- Opening Delimiter -

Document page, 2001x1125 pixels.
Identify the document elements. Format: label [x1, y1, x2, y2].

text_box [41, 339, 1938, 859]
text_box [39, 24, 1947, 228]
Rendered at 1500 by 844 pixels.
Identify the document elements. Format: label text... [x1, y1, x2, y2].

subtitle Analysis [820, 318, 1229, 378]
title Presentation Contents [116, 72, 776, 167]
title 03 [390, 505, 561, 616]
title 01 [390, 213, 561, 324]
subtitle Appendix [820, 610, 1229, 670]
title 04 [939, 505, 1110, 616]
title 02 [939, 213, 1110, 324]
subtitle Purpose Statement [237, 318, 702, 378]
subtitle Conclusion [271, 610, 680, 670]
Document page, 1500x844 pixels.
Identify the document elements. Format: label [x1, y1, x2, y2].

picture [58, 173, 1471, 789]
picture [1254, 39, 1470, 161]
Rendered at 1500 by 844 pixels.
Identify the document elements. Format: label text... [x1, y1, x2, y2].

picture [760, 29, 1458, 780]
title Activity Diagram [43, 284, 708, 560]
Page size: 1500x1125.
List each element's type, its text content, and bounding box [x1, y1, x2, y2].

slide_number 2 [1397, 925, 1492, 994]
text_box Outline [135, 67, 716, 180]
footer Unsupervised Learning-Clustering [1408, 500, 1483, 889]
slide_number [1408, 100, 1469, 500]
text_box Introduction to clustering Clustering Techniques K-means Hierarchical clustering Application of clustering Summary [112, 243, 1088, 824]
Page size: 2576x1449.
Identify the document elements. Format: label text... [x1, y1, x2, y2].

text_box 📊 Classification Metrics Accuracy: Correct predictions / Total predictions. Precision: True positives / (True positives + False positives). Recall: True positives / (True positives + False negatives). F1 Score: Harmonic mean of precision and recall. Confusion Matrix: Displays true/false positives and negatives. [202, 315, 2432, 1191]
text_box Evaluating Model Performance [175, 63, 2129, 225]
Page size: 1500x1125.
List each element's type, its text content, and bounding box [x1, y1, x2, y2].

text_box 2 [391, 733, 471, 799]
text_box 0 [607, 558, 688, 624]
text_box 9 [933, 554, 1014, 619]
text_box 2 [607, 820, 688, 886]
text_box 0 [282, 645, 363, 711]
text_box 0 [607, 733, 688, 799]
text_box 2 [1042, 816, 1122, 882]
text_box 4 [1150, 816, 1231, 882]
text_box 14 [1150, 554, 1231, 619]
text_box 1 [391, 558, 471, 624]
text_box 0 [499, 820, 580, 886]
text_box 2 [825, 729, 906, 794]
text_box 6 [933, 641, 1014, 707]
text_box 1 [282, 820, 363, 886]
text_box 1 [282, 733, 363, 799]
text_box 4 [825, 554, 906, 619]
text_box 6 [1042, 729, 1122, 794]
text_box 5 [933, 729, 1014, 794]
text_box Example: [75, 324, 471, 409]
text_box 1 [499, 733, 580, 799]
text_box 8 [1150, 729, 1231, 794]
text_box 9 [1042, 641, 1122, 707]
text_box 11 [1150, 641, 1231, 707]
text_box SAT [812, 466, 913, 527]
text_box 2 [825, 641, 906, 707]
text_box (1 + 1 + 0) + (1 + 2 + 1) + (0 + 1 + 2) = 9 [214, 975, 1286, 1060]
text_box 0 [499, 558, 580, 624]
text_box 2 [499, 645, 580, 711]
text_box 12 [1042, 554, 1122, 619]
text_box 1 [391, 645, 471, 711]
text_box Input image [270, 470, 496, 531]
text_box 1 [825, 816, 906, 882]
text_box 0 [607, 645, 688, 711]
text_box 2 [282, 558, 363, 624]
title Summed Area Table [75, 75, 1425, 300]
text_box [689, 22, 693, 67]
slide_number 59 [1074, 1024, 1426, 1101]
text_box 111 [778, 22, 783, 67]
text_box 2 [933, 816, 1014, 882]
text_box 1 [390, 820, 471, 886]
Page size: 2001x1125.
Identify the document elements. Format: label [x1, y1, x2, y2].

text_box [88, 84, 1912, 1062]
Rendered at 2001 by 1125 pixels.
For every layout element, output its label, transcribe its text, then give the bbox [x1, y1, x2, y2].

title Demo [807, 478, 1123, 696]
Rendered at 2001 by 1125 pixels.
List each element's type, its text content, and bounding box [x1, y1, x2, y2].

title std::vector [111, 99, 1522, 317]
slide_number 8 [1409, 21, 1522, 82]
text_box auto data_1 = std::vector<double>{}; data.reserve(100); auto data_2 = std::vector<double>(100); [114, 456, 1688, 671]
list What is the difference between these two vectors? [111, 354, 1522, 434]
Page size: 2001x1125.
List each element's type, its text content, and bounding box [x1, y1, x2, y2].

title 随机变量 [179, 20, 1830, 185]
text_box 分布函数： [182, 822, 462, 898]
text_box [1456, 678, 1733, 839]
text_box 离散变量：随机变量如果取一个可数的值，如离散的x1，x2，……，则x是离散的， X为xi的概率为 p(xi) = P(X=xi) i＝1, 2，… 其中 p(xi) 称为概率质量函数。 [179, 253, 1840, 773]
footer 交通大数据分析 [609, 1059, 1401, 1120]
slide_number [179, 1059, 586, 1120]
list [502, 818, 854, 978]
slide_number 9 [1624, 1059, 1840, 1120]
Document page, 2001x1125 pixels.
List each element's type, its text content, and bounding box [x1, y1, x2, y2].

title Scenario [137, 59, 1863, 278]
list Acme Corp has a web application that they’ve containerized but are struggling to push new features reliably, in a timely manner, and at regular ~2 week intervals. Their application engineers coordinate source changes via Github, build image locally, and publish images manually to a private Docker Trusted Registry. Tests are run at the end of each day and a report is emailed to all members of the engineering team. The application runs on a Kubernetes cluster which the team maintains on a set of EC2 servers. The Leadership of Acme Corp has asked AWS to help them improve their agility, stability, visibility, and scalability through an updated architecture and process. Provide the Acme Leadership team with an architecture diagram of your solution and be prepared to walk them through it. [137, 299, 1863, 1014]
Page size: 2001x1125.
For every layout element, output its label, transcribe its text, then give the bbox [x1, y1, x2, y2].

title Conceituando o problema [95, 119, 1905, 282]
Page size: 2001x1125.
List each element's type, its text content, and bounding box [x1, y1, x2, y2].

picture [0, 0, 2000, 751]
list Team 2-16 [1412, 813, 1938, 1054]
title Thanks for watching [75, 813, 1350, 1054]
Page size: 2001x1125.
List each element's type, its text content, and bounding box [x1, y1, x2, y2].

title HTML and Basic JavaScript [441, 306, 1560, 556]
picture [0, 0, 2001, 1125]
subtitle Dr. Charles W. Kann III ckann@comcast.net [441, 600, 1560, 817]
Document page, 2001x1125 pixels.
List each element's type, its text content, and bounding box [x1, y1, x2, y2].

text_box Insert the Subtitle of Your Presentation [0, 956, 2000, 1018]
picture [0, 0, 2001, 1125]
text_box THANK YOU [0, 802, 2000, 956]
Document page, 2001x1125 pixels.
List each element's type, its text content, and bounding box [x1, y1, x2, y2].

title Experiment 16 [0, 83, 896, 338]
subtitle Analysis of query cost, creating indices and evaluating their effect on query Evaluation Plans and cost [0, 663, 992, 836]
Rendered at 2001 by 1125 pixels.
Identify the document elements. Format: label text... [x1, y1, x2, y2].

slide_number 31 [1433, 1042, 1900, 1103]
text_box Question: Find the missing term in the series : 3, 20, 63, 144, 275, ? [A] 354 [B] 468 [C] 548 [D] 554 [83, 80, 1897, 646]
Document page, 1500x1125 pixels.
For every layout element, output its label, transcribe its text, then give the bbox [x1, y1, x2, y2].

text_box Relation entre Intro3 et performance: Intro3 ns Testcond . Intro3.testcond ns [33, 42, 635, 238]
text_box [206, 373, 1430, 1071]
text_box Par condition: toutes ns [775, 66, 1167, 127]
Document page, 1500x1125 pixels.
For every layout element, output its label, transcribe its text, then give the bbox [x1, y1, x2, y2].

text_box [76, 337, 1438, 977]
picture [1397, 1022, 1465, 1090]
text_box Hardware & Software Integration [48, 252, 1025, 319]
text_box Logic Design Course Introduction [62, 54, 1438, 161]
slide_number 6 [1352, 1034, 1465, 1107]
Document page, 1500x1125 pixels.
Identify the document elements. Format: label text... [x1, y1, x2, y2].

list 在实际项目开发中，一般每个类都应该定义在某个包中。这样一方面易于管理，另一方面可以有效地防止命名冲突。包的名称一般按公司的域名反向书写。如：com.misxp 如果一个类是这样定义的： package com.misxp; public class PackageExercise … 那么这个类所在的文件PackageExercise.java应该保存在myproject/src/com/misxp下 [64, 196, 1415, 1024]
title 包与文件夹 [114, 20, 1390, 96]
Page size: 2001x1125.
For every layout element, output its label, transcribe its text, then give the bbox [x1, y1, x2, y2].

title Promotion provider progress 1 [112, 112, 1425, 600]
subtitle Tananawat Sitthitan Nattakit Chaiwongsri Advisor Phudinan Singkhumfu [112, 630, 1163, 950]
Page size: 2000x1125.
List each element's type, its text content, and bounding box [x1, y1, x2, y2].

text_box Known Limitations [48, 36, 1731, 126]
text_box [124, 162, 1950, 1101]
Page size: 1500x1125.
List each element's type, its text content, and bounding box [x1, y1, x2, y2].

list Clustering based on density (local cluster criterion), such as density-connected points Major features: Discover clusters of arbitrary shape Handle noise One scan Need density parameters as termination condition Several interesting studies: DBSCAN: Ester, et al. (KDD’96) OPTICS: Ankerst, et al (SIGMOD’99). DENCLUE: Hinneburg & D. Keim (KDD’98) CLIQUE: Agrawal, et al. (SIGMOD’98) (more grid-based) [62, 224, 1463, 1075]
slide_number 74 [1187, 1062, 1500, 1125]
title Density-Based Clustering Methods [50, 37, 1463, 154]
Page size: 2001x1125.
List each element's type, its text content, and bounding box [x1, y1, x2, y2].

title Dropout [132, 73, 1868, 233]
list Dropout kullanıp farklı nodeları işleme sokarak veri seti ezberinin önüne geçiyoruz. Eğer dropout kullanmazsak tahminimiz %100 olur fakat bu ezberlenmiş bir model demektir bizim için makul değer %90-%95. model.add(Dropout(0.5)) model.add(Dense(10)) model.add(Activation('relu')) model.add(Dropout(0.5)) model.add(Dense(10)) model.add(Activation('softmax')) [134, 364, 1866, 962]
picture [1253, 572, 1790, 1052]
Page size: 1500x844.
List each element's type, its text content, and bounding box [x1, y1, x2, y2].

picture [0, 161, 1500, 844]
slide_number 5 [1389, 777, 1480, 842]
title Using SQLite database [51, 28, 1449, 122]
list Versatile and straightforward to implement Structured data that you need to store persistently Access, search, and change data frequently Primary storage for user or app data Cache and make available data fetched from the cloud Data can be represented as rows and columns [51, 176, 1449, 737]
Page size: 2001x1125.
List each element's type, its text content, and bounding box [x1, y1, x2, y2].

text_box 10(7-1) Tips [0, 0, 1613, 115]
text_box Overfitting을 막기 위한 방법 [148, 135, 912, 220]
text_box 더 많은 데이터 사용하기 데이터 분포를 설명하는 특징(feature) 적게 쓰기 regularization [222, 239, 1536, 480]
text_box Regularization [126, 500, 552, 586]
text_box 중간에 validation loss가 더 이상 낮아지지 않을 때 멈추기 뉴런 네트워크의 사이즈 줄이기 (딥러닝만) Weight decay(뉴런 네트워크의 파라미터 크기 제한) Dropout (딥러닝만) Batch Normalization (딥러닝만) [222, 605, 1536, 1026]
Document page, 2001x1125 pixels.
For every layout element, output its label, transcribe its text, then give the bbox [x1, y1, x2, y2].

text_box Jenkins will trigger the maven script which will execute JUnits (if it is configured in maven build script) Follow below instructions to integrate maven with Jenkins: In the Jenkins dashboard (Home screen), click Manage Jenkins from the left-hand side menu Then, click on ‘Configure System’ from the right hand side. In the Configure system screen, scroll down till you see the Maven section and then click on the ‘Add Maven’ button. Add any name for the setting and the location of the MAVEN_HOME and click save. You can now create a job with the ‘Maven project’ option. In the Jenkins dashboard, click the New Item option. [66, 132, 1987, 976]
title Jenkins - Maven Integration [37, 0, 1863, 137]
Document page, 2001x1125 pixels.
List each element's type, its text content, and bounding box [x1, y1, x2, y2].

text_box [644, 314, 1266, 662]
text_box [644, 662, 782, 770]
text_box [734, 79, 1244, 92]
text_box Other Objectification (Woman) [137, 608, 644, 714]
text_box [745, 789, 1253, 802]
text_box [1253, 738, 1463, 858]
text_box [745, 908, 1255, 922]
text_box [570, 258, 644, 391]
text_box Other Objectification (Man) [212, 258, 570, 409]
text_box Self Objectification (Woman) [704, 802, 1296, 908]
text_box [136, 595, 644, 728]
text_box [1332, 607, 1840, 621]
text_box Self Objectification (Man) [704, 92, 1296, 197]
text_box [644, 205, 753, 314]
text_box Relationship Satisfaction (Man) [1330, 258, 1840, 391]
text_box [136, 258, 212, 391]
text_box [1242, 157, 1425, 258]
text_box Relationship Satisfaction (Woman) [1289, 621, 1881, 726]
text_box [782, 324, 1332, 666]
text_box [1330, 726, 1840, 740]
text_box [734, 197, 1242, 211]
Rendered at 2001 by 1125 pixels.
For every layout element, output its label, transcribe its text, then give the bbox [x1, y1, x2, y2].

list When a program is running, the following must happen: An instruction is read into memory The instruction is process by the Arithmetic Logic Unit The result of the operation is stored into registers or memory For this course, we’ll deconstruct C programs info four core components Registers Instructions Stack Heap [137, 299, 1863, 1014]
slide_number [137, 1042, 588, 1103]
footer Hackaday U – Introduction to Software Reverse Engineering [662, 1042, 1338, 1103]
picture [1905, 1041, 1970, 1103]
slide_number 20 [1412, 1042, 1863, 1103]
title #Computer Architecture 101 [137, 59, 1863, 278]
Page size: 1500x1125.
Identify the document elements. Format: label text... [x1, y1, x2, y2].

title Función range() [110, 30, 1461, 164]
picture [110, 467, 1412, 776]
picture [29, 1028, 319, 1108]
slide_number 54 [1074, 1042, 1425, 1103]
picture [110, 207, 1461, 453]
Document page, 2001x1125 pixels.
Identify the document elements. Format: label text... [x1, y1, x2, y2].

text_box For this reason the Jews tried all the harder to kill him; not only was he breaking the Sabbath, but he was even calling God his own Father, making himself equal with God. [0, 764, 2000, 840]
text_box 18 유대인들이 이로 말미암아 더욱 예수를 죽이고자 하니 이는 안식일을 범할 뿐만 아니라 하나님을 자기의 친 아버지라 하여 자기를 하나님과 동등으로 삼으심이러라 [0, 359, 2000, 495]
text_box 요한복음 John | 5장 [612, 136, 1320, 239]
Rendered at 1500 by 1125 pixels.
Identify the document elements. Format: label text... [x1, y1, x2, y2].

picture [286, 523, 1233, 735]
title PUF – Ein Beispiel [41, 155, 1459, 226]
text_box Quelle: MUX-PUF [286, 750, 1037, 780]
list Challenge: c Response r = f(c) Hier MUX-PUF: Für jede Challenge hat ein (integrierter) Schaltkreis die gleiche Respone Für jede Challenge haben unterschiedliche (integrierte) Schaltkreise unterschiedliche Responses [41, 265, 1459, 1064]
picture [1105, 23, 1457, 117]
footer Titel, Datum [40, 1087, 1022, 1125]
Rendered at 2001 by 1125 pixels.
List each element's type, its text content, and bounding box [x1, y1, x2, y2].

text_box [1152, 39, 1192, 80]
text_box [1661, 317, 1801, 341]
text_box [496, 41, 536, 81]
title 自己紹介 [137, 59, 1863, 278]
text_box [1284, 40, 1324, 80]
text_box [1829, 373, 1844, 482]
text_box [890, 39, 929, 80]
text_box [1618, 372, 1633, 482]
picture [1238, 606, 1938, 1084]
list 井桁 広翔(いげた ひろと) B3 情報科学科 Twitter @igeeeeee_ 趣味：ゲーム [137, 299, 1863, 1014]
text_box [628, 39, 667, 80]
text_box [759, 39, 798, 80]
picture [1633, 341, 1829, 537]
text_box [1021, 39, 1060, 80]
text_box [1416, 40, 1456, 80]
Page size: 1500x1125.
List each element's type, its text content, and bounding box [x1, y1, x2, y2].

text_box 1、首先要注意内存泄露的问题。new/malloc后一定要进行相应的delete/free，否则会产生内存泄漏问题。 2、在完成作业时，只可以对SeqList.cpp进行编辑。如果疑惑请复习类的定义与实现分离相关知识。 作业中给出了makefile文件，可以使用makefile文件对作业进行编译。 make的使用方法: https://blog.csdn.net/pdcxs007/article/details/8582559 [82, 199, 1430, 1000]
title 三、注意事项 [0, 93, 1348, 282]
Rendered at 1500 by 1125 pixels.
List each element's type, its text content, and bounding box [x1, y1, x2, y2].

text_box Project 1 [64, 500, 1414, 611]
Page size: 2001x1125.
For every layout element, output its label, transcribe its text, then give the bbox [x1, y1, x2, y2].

- Closing Delimiter -

§ Work item: Reproduce exactly the first line of the listing and every line after it, through the one containing "Document page, 1500x844 pixels.". Nothing else belongs in the output.

§ Exercise result:
Document page, 2001x1125 pixels.
Identify the document elements. Format: label [x1, y1, x2, y2].

text_box [41, 339, 1938, 859]
text_box [39, 24, 1947, 228]
Rendered at 1500 by 844 pixels.
Identify the document elements. Format: label text... [x1, y1, x2, y2].

subtitle Analysis [820, 318, 1229, 378]
title Presentation Contents [116, 72, 776, 167]
title 03 [390, 505, 561, 616]
title 01 [390, 213, 561, 324]
subtitle Appendix [820, 610, 1229, 670]
title 04 [939, 505, 1110, 616]
title 02 [939, 213, 1110, 324]
subtitle Purpose Statement [237, 318, 702, 378]
subtitle Conclusion [271, 610, 680, 670]
Document page, 1500x844 pixels.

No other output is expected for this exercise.